Pulmonary edema (PE) is the accumulation of extravascular fluid in the lungs, leading to hypoxia and symptoms of respiratory distress. Cardiogenic PE is the consequence of left-sided heart failure and/or fluid overload while non-cardiogenic PE follows injury to the alveolar-capillary barriers.¹ Current measurement approaches are either insensitive (X-Ray), qualitative (ultrasound) or have some risk (ionizing radiation/invasive). With MRI, center-out radial k-space acquisitions enable the required ultra-short echo times (UTE) and short readout lengths that are necessary for imaging of the short T2* lung parenchyma (<1 ms at 3T).² However, pure radial trajectories are inefficient, requiring long scan times and/or undersampling³ (e.g. >45,000 arms for Nyquist sampling in a 300 mm FOV and 2.5 mm isotropic resolution). The goal of this study was to develop and validate a fast, robust and quantitative MRI method for evaluation of lung water content that is appropriate for application in patients with pulmonary congestion (short scan time and no requirement for breath-holding).

Methods

We propose a novel optimized Yarn-Ball k-space trajectory that requires as few 15% of the radial readouts arms to achieve full sampling (Fig 1).⁴ The Yarn-Ball trajectories used in the current study consisted of 7381 arms with dual-echo readouts of TE = 0.07ms and 2.79 ms, where the 2nd echo image yielded dark lung images for automated lung segmentation.
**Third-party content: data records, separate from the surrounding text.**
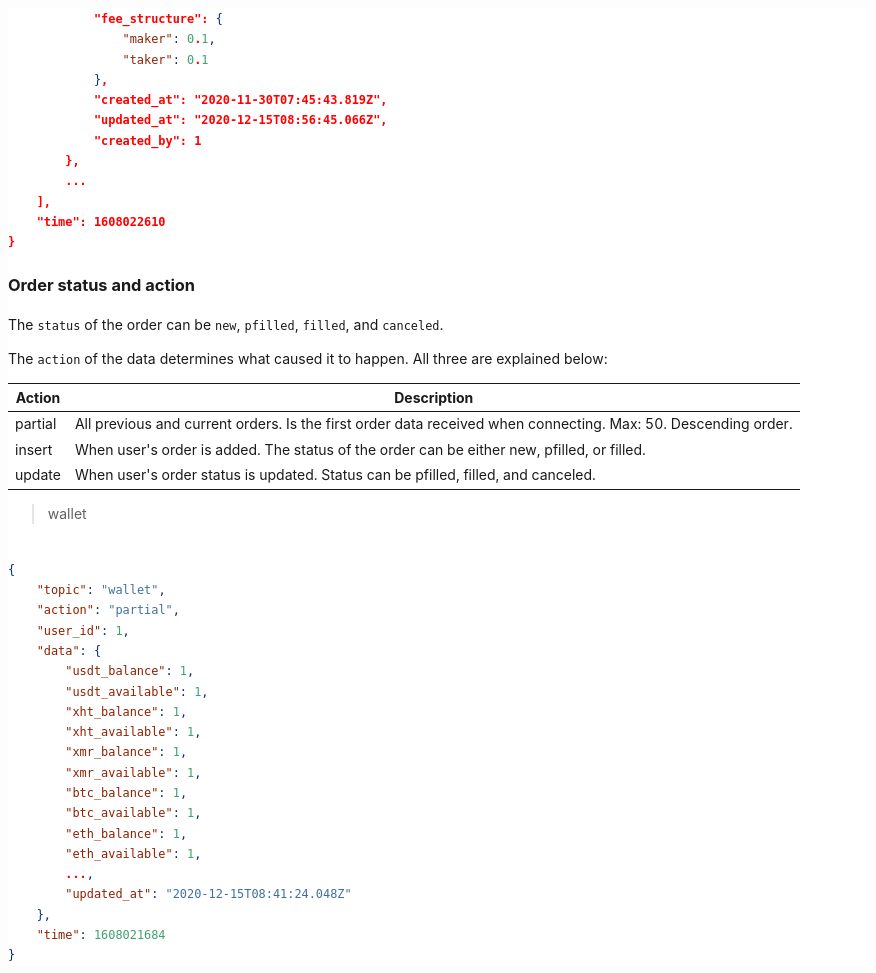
 ```json
			"fee_structure": {
				"maker": 0.1,
				"taker": 0.1
			},
			"created_at": "2020-11-30T07:45:43.819Z",
			"updated_at": "2020-12-15T08:56:45.066Z",
			"created_by": 1
		},
		...
	],
	"time": 1608022610
}

```

### Order status and action

The `status` of the order can be `new`, `pfilled`, `filled`, and `canceled`.

The `action` of the data determines what caused it to happen. All three are explained below:

Action | Description
--------- | -----------
partial | All previous and current orders. Is the first order data received when connecting. Max: 50. Descending order.
insert | When user's order is added. The status of the order can be either new, pfilled, or filled.
update | When user's order status is updated. Status can be pfilled, filled, and canceled.

> wallet

```json

{
	"topic": "wallet",
	"action": "partial",
	"user_id": 1,
	"data": {
		"usdt_balance": 1,
		"usdt_available": 1,
		"xht_balance": 1,
		"xht_available": 1,
		"xmr_balance": 1,
		"xmr_available": 1,
		"btc_balance": 1,
		"btc_available": 1,
		"eth_balance": 1,
		"eth_available": 1,
		...,
		"updated_at": "2020-12-15T08:41:24.048Z"
	},
	"time": 1608021684
}

```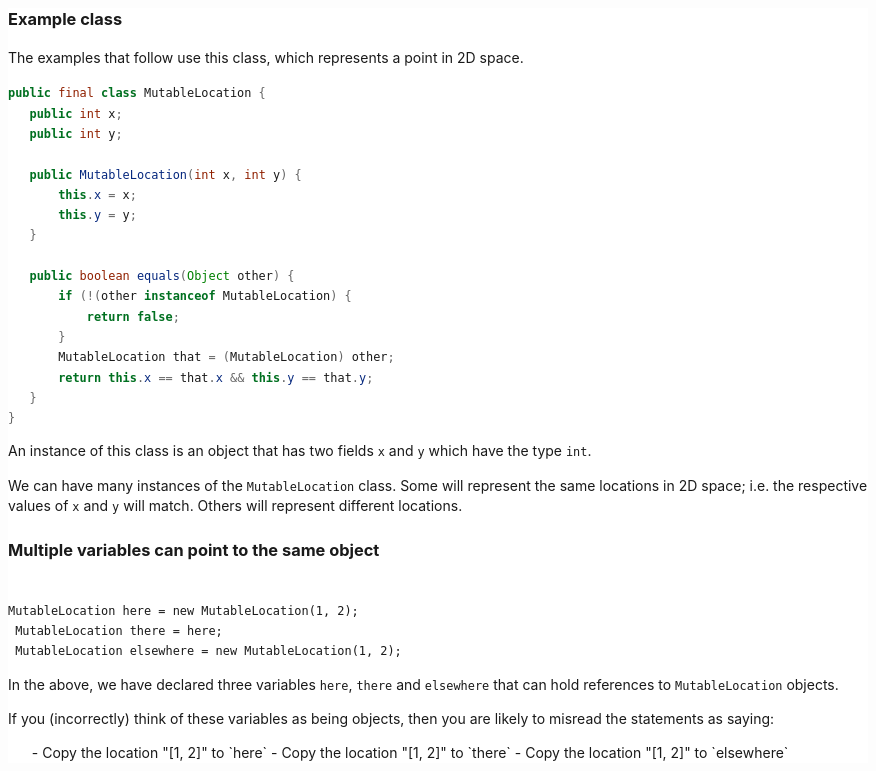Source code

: ### Example class

The examples that follow use this class, which represents a point in 2D space.

```java
public final class MutableLocation {
   public int x;
   public int y;

   public MutableLocation(int x, int y) {
       this.x = x;
       this.y = y;
   }

   public boolean equals(Object other) {
       if (!(other instanceof MutableLocation) {
           return false;
       }
       MutableLocation that = (MutableLocation) other;
       return this.x == that.x && this.y == that.y;
   }
}

```

An instance of this class is an object that has two fields `x` and `y` which have the type `int`.

We can have many instances of the `MutableLocation` class.  Some will represent the same locations in 2D space; i.e. the respective values of `x` and `y` will match.  Others will represent different locations.

### Multiple variables can point to the same object

```

MutableLocation here = new MutableLocation(1, 2);
 MutableLocation there = here;
 MutableLocation elsewhere = new MutableLocation(1, 2);

```

In the above, we have declared three variables `here`, `there` and `elsewhere` that can hold references to `MutableLocation` objects.

If you (incorrectly) think of these variables as being objects, then you are likely to misread the statements as saying:

> 
<ol>
- Copy the location "[1, 2]" to `here`
- Copy the location "[1, 2]" to `there`
- Copy the location "[1, 2]" to `elsewhere`
</ol>

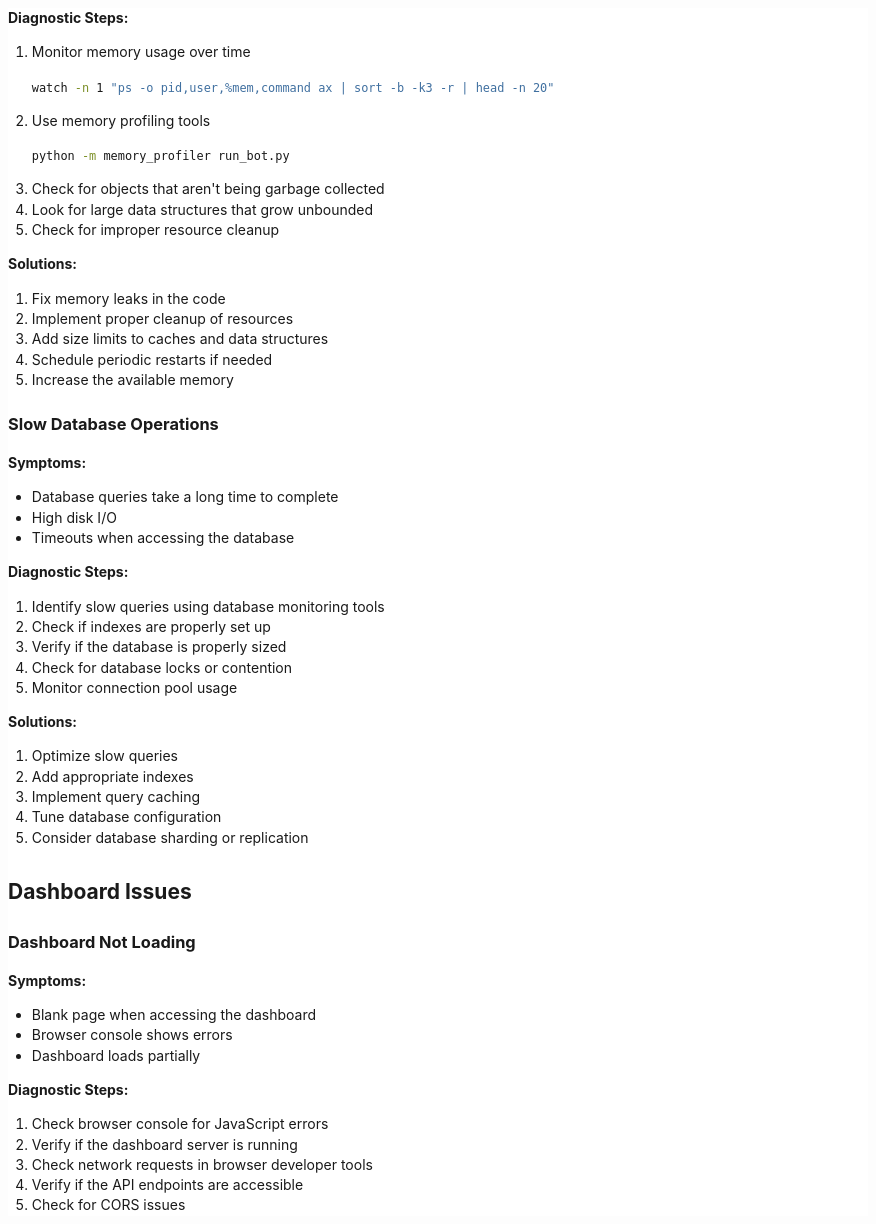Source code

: **Diagnostic Steps:**
1. Monitor memory usage over time
   ```bash
   watch -n 1 "ps -o pid,user,%mem,command ax | sort -b -k3 -r | head -n 20"
   ```
2. Use memory profiling tools
   ```bash
   python -m memory_profiler run_bot.py
   ```
3. Check for objects that aren't being garbage collected
4. Look for large data structures that grow unbounded
5. Check for improper resource cleanup

**Solutions:**
1. Fix memory leaks in the code
2. Implement proper cleanup of resources
3. Add size limits to caches and data structures
4. Schedule periodic restarts if needed
5. Increase the available memory

### Slow Database Operations

**Symptoms:**
- Database queries take a long time to complete
- High disk I/O
- Timeouts when accessing the database

**Diagnostic Steps:**
1. Identify slow queries using database monitoring tools
2. Check if indexes are properly set up
3. Verify if the database is properly sized
4. Check for database locks or contention
5. Monitor connection pool usage

**Solutions:**
1. Optimize slow queries
2. Add appropriate indexes
3. Implement query caching
4. Tune database configuration
5. Consider database sharding or replication

## Dashboard Issues

### Dashboard Not Loading

**Symptoms:**
- Blank page when accessing the dashboard
- Browser console shows errors
- Dashboard loads partially

**Diagnostic Steps:**
1. Check browser console for JavaScript errors
2. Verify if the dashboard server is running
3. Check network requests in browser developer tools
4. Verify if the API endpoints are accessible
5. Check for CORS issues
A low flip angle of 2° with TR = 3.54 ms ensured minimal T1 weighting. All images were acquired with body-coil excitation and signal reception from a 34 element chest/back array (3T Siemens PRISMA, Erlangen, Germany). Breath-hold (26 seconds) and free-breathing (131 seconds) sequence variations were compared in 10 healthy subjects. The free-breathing variant used repeated k-space acquisitions to enable retrospective data selection at end-expiration to remove breathing motion effects, using the center of k-space to generate a respiratory signal. Background signal variations from radiofrequency (B1) transmit and receive inhomogeneities were measured using only solid tissues (e.g. liver, skeletal and cardiac muscle) to which a smooth surface was fit in each coronal slice using Tikhonov regularization. A finite difference operator was used and the regularization parameter was selected with the L-curve method⁵. The smoothed correction surface was used to normalize all pixels, included those in the lung, yielding lung signal units of relative water fraction to the solid reference tissues. Phantom experiments (sponge with variable water density of 9% to 55%) were used to validate absolute water quantification.

Results

Phantom experiments showed excellent agreement between sponge wet weight and imaging-derived water density (y = 1.0075x +0.7716, x = 9.28 to 55.44%, p<0.001, R2 = 0.9934). Figure 2 shows typical in-vivo lung water images in 3 orientations, before and after background signal correction, for both breath-hold and free-breathing acquisitions. Figure 3 compares images at both echo times and the corresponding automatically segmented lung tissue mask (free-breathing). Figure 4 summarizes the chest to back lung water signal variation from all subjects (free-breathing). The mean relative water fraction was 30% (IQR = 27% - 33%) in our 10 healthy subjects. Figure 5 shows a typical lung water distribution from chest to back (free-breathing).

Discussion

Effective lung water quantification requires sufficient spatial resolution to resolve and remove blood vessels, minimization of T2* and T1 weighting, full lung spatial coverage, and correction for radiofrequency field inhomogeneities all in a patient friendly acquisition in subjects who will have difficulty remaining supine or holding their breath due to pulmonary congestion. The presented Yarn-Ball approach was shown to satisfy all of these requirements, and thus offers a practical and quantitative lung water density imaging approach.

Conclusion

An optimized Yarn-Ball k-space trajectory yields three-dimensional spin-density weighted lung water images (2.5 mm isotropic resolution) without the need for breath-holding in ~2 minutes.

Acknowledgements

Funding for this project was provided by the Canadian Institute of Health Research.